February 11 News: The White House led a new round of consultations with representatives from the cryptocurrency and banking industries regarding the stablecoin provisions in the Market Structure Bill. Participants generally described the meeting as “productive,” but no consensus was reached on the core disagreements.
Ripple Chief Legal Officer Stuart Alderoty posted on X that both sides are trying to find room for compromise, and both parties remain optimistic about legislation on crypto market structure. He emphasized that this is a critical window for advancing the implementation of the US crypto regulatory framework.
Congress aims to pass a bill that clearly defines the responsibilities and boundaries of US regulators over the digital asset market. The House previously passed the CLARITY Act, but progress stalled in the Senate Banking Committee due to lack of bipartisan support. Last month, major industry lobbyists and the largest US compliant CEX withdrew support over a clause in the bill that bans stablecoins from paying yields to holders, further pressuring the legislative process.
Banking groups believe that third-party platforms offering yields to stablecoin users could undermine bank deposits and pose risks to financial stability. Therefore, they advocate for including a comprehensive “prohibition on yields and interest” in the bill. The crypto industry, however, argues that such restrictions could stifle innovation and weaken the competitiveness of stablecoins in cross-border payments and fund management.
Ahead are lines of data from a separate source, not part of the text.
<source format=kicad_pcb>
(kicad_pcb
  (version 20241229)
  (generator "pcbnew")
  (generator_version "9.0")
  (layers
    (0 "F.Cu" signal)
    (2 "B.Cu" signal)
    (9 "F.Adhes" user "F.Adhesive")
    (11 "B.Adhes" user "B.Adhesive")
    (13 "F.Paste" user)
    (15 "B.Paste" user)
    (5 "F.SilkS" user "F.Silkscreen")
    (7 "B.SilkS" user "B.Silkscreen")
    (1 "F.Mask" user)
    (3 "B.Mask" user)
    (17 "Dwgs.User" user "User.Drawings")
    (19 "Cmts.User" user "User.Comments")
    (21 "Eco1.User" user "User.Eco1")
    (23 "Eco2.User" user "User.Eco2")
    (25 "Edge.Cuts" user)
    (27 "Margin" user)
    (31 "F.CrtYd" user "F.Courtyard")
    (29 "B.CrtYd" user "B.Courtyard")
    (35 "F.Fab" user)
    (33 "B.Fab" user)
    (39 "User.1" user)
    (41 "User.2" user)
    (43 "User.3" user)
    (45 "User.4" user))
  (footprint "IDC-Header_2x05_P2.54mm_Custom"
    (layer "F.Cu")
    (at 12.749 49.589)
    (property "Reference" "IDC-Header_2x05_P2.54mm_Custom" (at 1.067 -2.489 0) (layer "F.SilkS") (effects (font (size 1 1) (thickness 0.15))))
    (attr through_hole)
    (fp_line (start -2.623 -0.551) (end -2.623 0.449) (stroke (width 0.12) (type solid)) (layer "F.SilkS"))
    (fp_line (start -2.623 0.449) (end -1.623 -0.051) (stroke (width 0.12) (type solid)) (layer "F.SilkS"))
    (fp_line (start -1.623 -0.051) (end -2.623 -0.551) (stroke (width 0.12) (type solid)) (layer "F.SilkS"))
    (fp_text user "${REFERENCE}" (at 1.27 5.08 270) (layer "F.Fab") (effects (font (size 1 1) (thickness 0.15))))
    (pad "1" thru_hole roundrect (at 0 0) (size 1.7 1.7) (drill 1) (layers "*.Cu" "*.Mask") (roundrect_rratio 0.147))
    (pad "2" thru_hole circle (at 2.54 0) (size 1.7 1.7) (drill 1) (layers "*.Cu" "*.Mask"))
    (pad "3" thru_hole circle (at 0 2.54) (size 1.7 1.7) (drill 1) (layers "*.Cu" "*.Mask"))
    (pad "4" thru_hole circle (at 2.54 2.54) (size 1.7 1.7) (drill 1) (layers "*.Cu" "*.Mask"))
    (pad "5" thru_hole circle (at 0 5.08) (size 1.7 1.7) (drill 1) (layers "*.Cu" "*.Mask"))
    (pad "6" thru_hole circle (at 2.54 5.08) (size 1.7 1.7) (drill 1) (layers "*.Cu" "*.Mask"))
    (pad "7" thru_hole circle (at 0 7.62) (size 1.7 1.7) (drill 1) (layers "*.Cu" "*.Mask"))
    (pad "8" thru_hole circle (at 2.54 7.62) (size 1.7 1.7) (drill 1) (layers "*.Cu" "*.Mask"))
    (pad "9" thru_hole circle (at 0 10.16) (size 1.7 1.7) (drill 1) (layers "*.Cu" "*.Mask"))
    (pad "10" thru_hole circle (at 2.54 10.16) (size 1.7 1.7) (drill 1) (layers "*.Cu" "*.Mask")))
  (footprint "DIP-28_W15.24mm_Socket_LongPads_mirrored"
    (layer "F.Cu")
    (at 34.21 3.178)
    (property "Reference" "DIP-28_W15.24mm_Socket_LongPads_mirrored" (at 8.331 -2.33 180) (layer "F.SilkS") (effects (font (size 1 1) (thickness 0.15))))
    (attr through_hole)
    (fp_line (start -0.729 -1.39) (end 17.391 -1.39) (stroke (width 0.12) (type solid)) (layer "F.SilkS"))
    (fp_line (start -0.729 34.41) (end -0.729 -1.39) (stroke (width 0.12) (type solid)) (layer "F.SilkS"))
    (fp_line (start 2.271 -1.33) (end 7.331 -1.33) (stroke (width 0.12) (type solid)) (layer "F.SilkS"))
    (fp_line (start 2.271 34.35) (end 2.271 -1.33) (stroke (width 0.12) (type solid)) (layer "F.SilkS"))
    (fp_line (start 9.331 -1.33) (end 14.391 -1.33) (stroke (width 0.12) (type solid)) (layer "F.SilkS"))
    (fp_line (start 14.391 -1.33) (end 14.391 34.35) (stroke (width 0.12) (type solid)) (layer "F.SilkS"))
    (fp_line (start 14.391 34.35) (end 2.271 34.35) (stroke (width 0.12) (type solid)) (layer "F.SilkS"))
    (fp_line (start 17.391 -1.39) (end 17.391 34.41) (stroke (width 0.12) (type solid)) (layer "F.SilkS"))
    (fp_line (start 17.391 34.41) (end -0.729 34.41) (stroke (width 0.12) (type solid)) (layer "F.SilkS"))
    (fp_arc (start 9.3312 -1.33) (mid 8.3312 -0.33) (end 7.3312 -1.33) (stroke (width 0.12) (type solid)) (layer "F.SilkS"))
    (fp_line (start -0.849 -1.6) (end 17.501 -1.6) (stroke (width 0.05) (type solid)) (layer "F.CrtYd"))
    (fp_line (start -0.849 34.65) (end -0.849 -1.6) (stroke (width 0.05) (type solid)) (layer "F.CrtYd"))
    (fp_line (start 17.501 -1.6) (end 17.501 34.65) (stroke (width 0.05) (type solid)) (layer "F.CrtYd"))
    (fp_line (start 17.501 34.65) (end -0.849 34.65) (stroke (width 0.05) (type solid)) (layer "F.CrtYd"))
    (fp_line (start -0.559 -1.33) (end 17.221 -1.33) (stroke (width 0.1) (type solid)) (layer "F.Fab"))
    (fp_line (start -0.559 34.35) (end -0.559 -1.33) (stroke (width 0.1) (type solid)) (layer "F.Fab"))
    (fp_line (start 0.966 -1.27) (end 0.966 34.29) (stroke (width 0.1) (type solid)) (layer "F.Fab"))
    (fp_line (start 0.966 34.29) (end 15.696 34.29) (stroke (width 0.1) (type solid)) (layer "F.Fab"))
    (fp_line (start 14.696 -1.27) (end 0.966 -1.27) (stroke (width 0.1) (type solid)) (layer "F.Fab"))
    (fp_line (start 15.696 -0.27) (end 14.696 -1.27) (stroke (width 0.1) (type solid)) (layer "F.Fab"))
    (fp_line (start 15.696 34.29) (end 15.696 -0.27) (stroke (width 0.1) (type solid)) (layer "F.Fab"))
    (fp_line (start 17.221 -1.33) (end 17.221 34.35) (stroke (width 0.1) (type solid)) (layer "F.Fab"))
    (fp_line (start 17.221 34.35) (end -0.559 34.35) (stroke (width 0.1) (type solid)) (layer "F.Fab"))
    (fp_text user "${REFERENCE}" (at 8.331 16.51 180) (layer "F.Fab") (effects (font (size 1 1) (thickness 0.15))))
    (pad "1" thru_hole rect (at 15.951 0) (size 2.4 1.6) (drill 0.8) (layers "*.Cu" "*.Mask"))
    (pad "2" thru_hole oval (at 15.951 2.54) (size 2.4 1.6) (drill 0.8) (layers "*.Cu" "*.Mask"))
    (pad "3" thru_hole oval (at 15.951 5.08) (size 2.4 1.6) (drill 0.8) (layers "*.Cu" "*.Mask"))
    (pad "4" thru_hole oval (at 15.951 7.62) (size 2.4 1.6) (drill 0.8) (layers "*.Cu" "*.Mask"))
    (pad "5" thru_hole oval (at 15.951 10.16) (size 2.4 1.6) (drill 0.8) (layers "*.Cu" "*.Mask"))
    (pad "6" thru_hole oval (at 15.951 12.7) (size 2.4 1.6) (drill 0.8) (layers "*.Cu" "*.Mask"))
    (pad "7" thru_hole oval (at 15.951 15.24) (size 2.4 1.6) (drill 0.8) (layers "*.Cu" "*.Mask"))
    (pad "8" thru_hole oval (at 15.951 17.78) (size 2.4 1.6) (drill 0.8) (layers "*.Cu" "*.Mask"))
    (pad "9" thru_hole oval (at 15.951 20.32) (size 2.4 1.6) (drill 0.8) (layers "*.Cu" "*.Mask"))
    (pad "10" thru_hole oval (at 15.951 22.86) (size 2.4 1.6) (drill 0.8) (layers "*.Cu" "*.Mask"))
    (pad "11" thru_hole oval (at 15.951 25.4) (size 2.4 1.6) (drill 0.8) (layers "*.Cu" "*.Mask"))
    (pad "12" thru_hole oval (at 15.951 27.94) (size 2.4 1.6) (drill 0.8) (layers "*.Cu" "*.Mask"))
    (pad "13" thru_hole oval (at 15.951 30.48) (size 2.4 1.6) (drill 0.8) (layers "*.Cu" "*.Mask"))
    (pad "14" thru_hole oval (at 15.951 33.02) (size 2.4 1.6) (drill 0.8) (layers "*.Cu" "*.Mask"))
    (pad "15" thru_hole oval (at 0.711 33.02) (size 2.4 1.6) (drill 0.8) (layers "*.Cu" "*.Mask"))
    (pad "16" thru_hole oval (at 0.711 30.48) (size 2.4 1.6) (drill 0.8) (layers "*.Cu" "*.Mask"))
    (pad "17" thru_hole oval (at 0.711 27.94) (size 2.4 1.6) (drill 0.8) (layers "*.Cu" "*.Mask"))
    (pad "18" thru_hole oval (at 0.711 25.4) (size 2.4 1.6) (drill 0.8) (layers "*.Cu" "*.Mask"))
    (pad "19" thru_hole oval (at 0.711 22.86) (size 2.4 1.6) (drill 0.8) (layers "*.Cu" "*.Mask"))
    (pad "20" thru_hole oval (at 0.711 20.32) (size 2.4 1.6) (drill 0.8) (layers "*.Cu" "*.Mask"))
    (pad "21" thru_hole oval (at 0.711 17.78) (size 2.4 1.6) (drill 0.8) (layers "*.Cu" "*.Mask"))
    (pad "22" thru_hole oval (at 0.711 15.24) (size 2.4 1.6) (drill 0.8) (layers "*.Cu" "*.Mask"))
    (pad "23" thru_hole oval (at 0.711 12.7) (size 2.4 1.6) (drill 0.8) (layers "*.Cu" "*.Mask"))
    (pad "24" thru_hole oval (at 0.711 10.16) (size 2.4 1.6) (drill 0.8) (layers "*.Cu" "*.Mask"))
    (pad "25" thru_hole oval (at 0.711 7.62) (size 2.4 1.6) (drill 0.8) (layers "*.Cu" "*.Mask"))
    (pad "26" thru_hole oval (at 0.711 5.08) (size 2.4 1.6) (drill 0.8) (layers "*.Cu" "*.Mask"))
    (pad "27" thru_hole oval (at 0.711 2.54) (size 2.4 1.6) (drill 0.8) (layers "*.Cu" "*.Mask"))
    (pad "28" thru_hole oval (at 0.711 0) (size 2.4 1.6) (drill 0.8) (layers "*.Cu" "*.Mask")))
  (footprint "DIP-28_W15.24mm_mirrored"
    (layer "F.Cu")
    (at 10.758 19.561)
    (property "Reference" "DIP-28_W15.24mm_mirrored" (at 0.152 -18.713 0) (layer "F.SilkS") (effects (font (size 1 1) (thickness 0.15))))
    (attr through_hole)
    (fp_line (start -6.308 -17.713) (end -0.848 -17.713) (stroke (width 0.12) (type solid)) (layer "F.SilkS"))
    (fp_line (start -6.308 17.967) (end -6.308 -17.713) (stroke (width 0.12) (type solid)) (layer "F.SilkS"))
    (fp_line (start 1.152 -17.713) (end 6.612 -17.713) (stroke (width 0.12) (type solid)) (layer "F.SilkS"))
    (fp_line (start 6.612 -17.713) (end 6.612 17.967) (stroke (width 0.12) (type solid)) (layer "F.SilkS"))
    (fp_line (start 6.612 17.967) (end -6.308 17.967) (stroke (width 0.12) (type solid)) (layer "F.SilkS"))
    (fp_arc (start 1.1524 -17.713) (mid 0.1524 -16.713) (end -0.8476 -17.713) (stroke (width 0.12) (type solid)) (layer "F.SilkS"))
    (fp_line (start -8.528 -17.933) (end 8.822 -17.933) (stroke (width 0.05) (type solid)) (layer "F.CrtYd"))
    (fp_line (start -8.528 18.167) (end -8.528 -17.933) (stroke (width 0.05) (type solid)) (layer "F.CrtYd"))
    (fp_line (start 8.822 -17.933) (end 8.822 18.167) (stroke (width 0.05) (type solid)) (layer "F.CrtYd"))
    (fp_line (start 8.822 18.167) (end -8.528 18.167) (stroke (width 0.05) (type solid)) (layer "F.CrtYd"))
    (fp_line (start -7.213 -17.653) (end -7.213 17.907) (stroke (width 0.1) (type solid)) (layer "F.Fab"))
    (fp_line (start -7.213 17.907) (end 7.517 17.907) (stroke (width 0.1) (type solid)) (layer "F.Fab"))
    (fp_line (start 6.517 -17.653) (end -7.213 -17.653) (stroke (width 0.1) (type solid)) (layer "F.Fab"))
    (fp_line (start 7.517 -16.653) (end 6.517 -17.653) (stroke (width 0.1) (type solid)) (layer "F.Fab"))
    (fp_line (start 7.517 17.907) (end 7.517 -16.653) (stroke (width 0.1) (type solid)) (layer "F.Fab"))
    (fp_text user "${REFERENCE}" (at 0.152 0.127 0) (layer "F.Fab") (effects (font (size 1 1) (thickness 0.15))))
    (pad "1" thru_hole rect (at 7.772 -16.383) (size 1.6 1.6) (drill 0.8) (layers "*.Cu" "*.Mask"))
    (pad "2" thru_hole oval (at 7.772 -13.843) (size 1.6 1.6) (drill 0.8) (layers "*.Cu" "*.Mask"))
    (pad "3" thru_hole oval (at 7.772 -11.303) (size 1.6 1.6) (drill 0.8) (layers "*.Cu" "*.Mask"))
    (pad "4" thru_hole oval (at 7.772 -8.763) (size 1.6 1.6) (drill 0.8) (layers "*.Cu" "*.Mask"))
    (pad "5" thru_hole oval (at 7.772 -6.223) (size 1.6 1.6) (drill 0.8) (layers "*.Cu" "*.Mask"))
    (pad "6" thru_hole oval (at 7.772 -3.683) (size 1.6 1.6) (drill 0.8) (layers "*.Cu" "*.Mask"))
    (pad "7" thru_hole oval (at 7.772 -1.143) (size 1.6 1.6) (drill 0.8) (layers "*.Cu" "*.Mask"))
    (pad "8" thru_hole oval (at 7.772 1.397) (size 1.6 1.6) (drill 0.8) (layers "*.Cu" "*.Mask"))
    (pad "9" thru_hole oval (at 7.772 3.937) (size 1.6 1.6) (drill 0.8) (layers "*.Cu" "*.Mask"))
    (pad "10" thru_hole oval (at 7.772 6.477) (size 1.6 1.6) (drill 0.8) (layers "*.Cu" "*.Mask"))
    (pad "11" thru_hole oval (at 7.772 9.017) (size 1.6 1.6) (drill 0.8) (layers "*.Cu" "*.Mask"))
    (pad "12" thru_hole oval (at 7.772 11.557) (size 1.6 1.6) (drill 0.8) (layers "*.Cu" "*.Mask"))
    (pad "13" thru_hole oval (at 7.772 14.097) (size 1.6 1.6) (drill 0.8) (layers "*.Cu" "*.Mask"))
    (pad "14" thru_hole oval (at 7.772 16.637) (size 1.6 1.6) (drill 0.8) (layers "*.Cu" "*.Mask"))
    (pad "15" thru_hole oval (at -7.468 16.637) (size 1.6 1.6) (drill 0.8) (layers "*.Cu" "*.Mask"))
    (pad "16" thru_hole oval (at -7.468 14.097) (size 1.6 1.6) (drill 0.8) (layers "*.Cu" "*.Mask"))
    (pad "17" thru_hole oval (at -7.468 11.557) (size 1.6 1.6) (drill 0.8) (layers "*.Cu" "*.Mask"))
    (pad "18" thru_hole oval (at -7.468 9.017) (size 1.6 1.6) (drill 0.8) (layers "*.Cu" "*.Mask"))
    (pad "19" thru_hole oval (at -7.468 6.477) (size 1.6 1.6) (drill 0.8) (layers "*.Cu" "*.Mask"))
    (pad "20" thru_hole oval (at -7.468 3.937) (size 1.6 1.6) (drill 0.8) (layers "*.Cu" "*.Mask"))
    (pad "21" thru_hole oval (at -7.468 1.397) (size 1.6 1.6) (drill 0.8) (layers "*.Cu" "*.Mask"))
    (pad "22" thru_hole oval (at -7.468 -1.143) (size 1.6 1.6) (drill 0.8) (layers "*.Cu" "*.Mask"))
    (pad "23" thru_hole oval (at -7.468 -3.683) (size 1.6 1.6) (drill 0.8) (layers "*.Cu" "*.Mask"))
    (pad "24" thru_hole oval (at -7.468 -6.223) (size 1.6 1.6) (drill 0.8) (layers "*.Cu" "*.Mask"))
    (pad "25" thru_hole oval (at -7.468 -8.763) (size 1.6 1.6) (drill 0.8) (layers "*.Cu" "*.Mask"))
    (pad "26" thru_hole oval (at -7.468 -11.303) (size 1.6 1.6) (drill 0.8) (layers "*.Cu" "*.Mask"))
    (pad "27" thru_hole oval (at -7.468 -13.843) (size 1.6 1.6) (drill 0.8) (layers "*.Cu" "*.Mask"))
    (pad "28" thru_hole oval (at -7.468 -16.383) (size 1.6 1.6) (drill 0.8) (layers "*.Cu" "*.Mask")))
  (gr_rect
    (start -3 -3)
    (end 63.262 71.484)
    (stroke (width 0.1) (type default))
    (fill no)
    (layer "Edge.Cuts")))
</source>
This is the second meeting between the two sides at the White House within two weeks. Dan Spuller from the Blockchain Association said the meeting was smaller and more focused, but the issue of stablecoin reward mechanisms remains the biggest point of disagreement. Meanwhile, three major industry organizations, including the American Bankers Association, issued a joint statement emphasizing the need for ongoing dialogue to balance innovation and security.
Mike Belshe, CEO of BitGo, called for an end to the old disputes surrounding the GENIUS Act and urged the swift progress of market structure legislation. He believes that the issue of stablecoin yields should no longer hinder the development of the entire crypto regulatory framework.
Industry experts generally agree that the direction of stablecoin regulation will profoundly impact the structure of the US crypto market, the pace of institutional participation, and the global digital asset regulatory landscape.